══ DATA SUPPLIED
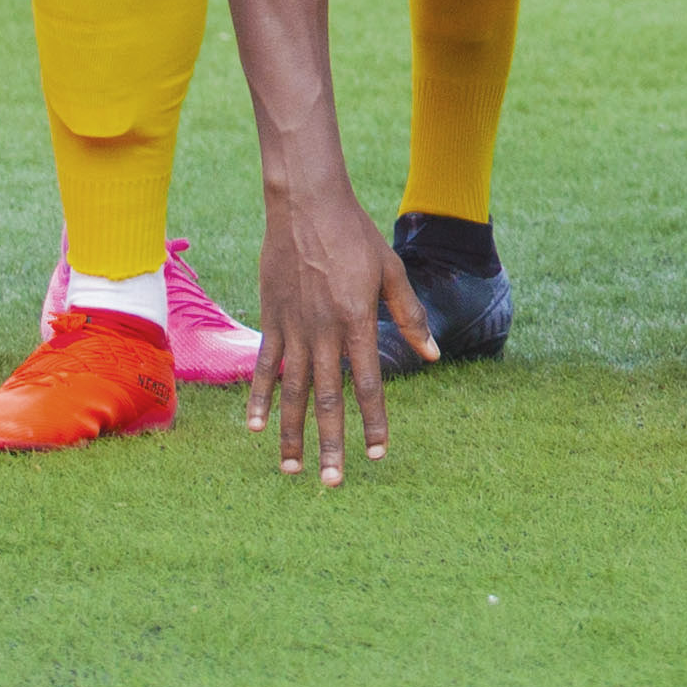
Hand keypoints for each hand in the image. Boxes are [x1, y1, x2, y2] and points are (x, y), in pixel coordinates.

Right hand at [250, 167, 420, 483]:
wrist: (306, 204)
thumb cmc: (355, 235)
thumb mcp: (391, 270)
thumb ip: (409, 315)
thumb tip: (432, 354)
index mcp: (357, 321)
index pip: (368, 383)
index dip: (374, 420)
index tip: (377, 454)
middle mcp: (324, 331)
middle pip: (329, 398)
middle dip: (332, 443)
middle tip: (332, 482)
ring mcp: (294, 327)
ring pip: (294, 391)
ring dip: (293, 432)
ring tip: (292, 468)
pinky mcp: (271, 318)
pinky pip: (263, 366)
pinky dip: (258, 397)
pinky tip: (254, 427)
════
■ EXERCISE DETAILS ■
Write out again every line above exactly as given; the pictures do not belong in the copy.

■ RESPONSE FOR THIS EXERCISE ■
Hand keypoints for each hand in the image. Boxes are [x1, y1, x2, y2] and points are (x, y), in pixel coordinates.

Right hand at [250, 167, 420, 483]:
wrist: (306, 204)
thumb cmc: (355, 235)
thumb mcp: (391, 270)
thumb ip: (409, 315)
thumb tip: (432, 354)
index mcp: (357, 321)
index pip: (368, 383)
index dip: (374, 420)
index tip: (377, 454)
middle mcp: (324, 331)
middle pip: (329, 398)
middle dip: (332, 443)
middle tip: (332, 482)
ring mcp: (294, 327)
ring pip: (294, 391)
ring dip: (293, 432)
ring tip: (292, 468)
pinky mcp: (271, 318)
pinky pip: (263, 366)
pinky dip: (258, 397)
pinky tip: (254, 427)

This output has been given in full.